» **ABOUT THIS EXERCISE**
Please restate, word for word, the lines below that begin at the one with "nose: (152, 436)" and end at the one with "right eye: (207, 438)". Leave out all other lines.

DATA TO PROCESS below:

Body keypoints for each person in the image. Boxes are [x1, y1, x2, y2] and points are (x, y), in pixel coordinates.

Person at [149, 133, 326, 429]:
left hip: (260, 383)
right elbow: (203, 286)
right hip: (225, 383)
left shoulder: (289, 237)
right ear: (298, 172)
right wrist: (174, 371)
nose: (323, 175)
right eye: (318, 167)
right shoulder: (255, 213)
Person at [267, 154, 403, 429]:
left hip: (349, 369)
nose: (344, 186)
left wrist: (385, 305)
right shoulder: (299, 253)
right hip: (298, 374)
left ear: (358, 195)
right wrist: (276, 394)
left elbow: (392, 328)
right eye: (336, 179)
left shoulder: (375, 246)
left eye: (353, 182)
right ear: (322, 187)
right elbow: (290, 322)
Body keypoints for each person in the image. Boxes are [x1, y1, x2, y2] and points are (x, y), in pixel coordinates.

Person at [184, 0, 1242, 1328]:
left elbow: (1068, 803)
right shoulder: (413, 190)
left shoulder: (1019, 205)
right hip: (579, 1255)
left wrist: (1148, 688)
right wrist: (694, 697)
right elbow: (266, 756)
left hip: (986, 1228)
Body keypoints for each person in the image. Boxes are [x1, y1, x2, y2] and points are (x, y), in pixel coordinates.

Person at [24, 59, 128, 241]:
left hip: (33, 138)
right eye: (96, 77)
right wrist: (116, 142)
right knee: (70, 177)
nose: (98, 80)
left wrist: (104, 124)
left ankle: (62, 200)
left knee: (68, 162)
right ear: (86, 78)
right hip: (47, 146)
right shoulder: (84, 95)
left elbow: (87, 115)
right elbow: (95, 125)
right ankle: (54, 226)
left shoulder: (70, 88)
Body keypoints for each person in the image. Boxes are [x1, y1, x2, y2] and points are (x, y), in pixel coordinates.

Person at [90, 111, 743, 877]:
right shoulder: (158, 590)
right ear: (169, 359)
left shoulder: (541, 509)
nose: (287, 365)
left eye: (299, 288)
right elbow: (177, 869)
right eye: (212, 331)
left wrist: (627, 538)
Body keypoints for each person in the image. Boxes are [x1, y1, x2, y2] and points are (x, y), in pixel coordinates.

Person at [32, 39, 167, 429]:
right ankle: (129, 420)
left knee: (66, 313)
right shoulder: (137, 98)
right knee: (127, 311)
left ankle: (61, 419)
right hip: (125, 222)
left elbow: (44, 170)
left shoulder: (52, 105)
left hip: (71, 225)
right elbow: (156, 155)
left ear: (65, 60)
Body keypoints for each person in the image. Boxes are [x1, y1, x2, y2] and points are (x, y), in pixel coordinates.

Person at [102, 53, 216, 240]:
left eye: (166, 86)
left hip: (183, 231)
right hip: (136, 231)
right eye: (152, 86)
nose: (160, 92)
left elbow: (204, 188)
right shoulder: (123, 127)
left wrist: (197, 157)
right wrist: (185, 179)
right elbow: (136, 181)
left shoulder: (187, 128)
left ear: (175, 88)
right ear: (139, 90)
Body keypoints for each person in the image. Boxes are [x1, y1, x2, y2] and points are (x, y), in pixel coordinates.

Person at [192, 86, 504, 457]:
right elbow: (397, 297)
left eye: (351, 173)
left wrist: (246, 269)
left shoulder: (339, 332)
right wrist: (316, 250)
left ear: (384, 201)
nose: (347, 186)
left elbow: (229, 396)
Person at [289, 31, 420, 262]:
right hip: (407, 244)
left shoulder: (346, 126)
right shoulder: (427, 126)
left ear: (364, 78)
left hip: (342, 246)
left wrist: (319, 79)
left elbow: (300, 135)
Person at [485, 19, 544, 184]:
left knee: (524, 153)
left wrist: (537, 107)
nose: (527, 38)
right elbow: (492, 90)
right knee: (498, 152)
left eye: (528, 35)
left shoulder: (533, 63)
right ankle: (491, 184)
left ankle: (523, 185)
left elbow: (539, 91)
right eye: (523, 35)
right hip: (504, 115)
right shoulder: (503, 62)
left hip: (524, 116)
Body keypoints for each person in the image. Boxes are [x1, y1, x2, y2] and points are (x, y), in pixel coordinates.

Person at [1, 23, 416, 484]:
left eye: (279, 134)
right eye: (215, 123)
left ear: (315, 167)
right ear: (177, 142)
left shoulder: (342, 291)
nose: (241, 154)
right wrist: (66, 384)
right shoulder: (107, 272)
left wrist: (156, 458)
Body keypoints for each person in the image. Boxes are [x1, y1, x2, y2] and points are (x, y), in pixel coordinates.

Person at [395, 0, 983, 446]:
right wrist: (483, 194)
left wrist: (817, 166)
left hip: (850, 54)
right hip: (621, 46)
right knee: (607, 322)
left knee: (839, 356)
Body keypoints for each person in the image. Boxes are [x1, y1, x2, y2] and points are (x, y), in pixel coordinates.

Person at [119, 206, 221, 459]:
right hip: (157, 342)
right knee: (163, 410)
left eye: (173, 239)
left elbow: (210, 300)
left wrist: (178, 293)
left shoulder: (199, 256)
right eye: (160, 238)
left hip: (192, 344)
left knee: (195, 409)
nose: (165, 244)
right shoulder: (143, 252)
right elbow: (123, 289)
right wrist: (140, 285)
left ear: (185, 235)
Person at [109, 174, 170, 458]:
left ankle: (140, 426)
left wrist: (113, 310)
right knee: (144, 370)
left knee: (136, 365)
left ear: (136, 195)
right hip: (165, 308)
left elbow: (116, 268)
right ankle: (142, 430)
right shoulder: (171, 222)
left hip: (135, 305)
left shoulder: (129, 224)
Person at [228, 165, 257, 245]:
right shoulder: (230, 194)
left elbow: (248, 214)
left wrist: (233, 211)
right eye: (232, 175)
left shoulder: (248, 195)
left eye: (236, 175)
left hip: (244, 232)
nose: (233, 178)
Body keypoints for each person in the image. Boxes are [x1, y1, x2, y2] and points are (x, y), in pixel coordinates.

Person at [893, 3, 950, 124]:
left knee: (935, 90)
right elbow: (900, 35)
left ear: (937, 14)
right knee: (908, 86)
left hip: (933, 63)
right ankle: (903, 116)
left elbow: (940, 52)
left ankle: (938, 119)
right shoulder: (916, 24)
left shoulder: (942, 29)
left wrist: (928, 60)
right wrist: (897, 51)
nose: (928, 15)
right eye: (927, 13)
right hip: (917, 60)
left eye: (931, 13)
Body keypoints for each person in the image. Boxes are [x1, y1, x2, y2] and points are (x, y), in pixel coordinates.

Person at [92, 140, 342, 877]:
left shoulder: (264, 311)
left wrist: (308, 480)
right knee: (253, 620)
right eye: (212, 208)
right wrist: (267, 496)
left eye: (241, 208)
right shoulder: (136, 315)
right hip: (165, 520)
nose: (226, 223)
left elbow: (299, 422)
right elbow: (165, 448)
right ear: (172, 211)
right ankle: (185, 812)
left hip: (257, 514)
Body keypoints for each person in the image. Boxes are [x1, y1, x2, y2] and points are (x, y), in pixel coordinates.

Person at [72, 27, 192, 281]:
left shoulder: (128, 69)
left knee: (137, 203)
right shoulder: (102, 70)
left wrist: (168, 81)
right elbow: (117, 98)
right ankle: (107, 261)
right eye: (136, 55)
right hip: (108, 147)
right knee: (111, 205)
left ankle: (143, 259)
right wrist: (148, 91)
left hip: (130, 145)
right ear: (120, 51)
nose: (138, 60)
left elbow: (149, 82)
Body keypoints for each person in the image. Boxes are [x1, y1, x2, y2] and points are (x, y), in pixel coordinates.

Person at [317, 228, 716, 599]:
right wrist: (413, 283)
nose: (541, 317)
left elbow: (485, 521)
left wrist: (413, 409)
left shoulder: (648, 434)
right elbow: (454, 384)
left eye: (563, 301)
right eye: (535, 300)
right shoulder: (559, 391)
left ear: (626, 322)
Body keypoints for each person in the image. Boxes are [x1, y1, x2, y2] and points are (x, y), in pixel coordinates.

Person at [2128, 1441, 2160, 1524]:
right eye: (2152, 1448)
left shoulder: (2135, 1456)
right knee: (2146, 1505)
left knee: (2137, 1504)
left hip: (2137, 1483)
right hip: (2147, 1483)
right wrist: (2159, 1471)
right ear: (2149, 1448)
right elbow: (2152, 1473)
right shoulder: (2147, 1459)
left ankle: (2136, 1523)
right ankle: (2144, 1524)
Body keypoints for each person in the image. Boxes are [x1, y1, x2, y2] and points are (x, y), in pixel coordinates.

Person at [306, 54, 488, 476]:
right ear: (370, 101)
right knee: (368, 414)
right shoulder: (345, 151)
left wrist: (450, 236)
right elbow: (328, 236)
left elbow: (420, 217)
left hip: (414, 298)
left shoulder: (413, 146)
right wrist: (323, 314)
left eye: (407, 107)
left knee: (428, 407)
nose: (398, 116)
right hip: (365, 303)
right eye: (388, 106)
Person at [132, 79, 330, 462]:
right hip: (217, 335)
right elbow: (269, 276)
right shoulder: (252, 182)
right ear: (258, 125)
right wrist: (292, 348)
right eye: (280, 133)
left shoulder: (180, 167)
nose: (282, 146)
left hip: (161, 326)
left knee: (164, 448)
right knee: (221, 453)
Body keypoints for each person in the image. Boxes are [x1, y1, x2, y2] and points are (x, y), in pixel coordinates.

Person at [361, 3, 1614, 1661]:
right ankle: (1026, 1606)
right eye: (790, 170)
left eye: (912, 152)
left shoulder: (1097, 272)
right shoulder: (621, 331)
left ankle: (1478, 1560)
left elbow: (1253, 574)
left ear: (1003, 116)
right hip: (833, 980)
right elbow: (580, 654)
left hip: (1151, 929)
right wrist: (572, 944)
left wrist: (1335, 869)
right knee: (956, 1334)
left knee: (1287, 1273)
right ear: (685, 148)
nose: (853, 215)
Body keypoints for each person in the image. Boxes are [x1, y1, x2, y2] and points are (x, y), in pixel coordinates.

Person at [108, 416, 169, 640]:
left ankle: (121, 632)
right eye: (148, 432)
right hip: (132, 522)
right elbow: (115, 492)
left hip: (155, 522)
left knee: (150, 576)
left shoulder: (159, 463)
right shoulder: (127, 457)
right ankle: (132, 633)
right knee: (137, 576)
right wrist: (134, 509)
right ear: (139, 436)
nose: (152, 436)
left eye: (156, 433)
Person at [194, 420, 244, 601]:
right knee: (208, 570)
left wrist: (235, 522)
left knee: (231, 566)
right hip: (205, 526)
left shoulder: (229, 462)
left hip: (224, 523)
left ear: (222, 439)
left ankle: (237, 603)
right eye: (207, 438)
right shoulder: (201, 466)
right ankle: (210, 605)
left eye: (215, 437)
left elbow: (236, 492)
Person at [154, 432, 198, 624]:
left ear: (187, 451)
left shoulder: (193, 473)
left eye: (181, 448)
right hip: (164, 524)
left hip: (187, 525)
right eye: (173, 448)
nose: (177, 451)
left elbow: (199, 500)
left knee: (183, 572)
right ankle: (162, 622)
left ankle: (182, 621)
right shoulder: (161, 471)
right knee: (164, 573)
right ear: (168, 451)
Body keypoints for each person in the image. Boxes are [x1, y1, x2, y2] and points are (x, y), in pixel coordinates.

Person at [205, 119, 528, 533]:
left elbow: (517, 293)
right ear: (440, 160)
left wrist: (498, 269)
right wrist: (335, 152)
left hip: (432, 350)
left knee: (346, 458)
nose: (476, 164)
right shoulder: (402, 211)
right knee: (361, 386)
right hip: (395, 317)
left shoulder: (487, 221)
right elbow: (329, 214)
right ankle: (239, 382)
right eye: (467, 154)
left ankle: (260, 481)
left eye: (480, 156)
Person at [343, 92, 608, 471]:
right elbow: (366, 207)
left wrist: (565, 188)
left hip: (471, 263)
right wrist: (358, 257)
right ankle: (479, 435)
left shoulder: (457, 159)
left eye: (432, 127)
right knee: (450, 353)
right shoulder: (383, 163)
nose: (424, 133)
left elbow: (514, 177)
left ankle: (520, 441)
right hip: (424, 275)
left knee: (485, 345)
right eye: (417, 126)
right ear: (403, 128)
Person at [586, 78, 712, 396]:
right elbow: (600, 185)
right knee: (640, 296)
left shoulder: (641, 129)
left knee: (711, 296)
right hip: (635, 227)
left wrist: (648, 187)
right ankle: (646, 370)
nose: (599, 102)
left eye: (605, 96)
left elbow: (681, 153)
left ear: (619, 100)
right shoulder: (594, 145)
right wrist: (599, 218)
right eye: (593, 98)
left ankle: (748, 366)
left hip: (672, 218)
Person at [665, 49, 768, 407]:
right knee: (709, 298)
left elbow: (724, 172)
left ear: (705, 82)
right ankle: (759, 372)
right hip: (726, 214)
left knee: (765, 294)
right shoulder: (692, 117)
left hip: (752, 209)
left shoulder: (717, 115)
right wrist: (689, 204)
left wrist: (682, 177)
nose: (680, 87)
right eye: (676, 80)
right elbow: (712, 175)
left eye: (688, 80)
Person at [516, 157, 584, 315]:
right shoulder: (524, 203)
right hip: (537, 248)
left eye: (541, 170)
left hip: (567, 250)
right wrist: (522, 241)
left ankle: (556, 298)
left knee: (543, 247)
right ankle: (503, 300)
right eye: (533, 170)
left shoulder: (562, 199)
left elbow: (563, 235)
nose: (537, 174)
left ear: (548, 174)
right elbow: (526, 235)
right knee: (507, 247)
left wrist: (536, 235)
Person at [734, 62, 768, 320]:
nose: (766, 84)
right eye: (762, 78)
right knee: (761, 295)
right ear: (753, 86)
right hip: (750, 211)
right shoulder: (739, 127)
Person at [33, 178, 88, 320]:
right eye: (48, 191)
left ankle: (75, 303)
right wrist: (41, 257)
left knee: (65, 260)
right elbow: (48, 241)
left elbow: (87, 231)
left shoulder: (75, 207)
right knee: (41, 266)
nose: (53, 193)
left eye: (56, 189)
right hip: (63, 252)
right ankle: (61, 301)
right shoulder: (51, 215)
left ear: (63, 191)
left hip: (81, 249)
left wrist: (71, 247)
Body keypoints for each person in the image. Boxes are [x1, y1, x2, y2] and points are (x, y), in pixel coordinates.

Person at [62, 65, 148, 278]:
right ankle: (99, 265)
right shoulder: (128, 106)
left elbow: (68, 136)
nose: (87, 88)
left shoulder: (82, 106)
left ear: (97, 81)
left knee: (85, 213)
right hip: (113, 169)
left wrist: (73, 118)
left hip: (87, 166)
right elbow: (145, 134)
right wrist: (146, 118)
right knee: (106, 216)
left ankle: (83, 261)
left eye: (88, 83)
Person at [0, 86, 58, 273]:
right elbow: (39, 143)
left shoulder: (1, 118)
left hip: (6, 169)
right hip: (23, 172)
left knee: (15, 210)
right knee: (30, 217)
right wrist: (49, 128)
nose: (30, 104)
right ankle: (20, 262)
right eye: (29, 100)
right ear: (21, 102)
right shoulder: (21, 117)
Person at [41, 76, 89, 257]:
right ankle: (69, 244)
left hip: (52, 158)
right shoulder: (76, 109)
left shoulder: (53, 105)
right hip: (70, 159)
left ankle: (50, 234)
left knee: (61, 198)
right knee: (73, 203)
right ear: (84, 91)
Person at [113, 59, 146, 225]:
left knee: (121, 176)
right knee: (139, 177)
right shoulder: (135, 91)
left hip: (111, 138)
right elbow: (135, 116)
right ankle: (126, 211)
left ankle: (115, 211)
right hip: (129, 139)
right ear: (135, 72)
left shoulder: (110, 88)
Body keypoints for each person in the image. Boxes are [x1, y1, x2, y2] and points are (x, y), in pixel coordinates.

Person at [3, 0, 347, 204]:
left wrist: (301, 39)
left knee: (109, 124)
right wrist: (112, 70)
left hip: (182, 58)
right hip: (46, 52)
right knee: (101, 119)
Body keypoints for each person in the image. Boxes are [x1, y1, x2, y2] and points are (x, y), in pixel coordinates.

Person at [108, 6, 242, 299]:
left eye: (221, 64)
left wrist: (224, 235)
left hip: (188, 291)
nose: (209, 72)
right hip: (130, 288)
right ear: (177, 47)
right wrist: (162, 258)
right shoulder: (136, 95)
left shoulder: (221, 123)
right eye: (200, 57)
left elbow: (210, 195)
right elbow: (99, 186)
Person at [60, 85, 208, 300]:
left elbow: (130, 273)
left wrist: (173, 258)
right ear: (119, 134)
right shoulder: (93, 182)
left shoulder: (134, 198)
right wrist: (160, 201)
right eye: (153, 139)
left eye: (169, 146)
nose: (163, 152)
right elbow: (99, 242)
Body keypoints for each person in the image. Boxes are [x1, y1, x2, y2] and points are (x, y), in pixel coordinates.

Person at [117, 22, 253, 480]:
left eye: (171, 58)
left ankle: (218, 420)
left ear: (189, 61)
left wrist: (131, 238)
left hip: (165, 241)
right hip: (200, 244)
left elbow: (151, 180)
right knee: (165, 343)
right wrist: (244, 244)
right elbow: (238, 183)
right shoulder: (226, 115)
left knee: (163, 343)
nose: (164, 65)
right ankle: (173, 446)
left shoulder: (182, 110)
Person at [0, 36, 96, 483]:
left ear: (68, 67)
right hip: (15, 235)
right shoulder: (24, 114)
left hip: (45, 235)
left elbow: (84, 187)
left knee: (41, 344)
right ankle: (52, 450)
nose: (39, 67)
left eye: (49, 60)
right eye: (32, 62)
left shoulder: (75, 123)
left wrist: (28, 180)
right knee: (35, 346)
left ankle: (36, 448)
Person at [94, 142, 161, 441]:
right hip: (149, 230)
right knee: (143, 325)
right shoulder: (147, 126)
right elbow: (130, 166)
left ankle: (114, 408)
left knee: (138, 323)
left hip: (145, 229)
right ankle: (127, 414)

End of DATA TO PROCESS.

» **RESPONSE TO THE TASK**
nose: (152, 436)
left eye: (156, 433)
Person at [194, 420, 244, 601]:
right knee: (208, 570)
left wrist: (235, 522)
left knee: (231, 566)
right hip: (205, 526)
left shoulder: (229, 462)
left hip: (224, 523)
left ear: (222, 439)
left ankle: (237, 603)
right eye: (207, 438)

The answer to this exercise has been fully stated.